> [Dataset entries]
★ ★ ★ ★
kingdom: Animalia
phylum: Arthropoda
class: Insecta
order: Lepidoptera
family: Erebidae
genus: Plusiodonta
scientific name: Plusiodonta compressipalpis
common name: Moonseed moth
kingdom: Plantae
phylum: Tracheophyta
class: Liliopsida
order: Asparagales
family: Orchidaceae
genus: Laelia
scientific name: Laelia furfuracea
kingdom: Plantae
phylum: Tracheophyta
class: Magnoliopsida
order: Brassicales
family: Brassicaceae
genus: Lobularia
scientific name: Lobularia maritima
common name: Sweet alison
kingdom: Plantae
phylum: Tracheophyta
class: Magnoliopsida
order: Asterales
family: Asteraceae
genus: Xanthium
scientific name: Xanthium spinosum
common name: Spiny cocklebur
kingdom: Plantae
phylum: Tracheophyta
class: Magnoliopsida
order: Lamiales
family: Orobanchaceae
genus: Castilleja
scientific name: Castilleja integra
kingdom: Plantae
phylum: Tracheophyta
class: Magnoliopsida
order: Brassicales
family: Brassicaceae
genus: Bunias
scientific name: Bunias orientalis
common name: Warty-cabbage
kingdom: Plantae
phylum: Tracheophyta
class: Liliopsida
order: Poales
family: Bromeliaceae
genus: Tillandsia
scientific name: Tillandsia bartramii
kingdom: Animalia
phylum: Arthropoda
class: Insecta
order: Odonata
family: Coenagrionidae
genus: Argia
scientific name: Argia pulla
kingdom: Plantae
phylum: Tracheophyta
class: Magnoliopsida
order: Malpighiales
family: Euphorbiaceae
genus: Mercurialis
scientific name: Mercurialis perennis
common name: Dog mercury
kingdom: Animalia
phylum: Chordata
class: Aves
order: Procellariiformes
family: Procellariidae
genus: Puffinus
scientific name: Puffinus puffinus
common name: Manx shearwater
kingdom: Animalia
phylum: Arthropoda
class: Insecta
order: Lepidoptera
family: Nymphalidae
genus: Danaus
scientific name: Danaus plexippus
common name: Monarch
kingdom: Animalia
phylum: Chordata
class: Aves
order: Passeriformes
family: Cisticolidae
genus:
★ ★ ★ ★
Edit the entries starting at the line that contains "family: Procellariidae" and continuing through the end of the entries, so that "common name" becomes "vernacular name" and nothing else changes. Return only those lines.

family: Procellariidae
genus: Puffinus
scientific name: Puffinus puffinus
vernacular name: Manx shearwater
kingdom: Animalia
phylum: Arthropoda
class: Insecta
order: Lepidoptera
family: Nymphalidae
genus: Danaus
scientific name: Danaus plexippus
vernacular name: Monarch
kingdom: Animalia
phylum: Chordata
class: Aves
order: Passeriformes
family: Cisticolidae
genus:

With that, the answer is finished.